JDK-7014220 : UTF lexical presentation of some new digits accepted by XML document validator with JAXP 1.4.5
  • Type: Bug
  • Component: xml
  • Sub-Component: javax.xml.validation
  • Affected Version: 1.4.0,7
  • Priority: P3
  • Status: Closed
  • Resolution: Fixed
  • OS: generic
  • CPU: generic
  • Submitted: 2011-01-24
  • Updated: 2012-04-25
  • Resolved: 2011-01-27
The Version table provides details related to the release that this issue/RFE will be addressed.

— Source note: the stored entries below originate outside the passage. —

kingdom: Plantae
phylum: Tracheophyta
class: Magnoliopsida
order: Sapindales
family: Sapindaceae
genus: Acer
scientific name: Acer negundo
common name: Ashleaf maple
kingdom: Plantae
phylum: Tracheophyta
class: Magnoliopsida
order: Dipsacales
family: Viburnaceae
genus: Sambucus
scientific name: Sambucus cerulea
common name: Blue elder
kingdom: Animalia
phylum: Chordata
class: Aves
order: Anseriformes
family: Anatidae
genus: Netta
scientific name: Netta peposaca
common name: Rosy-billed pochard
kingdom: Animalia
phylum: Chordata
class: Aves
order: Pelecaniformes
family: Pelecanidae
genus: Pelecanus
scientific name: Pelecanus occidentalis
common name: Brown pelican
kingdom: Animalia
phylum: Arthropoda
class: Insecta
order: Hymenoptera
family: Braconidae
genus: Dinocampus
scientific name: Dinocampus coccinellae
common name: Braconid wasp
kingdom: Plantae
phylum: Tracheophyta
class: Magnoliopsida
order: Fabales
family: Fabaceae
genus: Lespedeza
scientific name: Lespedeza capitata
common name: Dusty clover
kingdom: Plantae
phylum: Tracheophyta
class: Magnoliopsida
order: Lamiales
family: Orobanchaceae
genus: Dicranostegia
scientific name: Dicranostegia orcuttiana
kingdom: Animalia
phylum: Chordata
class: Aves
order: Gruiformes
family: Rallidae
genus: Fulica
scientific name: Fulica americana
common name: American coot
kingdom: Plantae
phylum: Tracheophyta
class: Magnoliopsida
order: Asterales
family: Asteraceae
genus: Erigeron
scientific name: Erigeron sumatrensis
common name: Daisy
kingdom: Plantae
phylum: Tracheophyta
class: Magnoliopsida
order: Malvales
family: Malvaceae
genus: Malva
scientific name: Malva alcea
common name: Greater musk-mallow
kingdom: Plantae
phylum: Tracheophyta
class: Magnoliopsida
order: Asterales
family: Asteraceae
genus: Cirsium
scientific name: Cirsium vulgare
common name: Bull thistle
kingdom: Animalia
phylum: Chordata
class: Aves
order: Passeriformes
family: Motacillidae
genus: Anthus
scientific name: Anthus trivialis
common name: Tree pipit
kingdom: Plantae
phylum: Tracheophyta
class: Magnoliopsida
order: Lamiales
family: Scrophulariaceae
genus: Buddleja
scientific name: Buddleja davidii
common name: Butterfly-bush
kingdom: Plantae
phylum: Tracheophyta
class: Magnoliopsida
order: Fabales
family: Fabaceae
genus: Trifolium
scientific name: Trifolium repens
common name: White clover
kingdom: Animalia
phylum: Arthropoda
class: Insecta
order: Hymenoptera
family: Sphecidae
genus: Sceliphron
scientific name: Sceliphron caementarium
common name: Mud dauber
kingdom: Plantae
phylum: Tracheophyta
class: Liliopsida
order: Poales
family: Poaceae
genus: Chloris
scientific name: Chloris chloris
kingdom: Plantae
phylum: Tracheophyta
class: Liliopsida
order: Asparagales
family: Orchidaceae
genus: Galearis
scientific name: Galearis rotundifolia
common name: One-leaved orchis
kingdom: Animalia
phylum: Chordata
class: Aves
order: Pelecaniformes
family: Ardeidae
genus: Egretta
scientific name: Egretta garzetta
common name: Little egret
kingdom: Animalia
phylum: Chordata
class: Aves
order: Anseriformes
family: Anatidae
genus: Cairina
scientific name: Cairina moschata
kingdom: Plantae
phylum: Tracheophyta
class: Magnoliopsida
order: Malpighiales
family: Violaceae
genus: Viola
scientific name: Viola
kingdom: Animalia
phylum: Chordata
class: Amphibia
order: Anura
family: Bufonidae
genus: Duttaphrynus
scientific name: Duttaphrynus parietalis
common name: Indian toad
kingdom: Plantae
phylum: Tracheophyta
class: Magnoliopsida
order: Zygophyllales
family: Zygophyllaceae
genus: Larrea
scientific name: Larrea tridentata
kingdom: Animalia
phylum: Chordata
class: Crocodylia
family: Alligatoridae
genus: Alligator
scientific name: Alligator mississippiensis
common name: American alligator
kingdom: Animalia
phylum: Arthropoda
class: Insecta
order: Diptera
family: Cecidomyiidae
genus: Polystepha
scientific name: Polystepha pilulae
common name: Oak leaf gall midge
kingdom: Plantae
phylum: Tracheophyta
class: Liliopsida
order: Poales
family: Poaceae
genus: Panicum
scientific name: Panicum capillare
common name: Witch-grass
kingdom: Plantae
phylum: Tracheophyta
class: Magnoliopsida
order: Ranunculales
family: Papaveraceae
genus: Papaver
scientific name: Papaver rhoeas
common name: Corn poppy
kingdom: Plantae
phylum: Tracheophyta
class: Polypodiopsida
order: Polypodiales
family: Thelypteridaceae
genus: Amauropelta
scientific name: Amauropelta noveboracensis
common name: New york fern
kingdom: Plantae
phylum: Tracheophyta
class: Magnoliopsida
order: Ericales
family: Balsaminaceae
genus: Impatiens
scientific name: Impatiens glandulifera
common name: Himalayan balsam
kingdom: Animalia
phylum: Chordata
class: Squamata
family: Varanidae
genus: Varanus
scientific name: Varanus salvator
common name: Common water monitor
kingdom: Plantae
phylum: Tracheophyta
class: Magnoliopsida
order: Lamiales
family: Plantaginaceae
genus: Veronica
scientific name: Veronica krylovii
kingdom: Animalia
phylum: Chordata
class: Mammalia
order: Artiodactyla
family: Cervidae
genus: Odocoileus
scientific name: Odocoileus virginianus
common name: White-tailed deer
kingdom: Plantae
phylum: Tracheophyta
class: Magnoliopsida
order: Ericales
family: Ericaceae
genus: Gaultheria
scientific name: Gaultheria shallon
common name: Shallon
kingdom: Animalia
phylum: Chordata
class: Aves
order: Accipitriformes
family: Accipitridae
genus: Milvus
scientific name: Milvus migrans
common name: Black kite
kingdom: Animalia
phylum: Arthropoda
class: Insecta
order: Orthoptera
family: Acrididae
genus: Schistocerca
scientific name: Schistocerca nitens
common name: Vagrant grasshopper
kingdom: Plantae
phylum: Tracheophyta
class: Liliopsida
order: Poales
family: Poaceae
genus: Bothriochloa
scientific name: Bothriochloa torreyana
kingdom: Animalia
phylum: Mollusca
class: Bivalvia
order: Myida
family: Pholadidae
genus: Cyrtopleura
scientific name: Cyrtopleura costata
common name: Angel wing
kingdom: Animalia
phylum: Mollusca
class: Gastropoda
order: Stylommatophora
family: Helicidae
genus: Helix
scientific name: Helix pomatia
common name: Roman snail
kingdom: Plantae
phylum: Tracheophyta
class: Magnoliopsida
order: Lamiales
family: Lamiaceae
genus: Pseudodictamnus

Unresolved : Release in which this issue/RFE will be addressed.
Resolved: Release in which this issue/RFE has been resolved.
Fixed : Release in which this issue/RFE has been fixed. The release containing this fix may be available for download as an Early Access Release or a General Availability Release.

To download the current JDK release, click here.
Other JDK 7
1.4.0 1.4Fixed 7Fixed
Related Reports
Relates :  
Description
See CR 6971190 where the similar problem is described. 
With the same schema as in CR 6971190 the following xml document will be accepted since JDK 7 b126:

<?xml version="1.0"?>
<doc  xmlns:xsi='http://www.w3.org/2001/XMLSchema-instance'
    xsi:noNamespaceSchemaLocation='reS51.xsd' >

<!--
base='string', pattern='\d', value='#x0BE6;', type='invalid', RULE='37'
-->

      <elem att='&#x0BE6;'/>

 </doc>

The "x0BE6;" is "TAMIL DIGIT ZERO" according to Unicode 6 ( http://www.unicode.org/Public/6.0.0/ucd/UnicodeData.txt) which was integrated into JDK 7 since b 121(See CR 6959267).

The issue also exists for the following symbols:
x0BF0 - TAMIL NUMBER TEN
x0F2A - TIBETAN DIGIT HALF ONE
x1372 - ETHIOPIC NUMBER TEN

Regression since JDK 7 b126. Looks like caused by jaxp 1.4.5 was integrated (See CR 7007257).

Comments
EVALUATION While fixing 6971190, chars more than required by the jck/w3c tests were added, for example, TAMIL DIGIT ZERO. U+0BE6, Tamil zero was added as of Unicode 4.1. The current jck/w3c tests contains a negative tests for these chars.
27-01-2011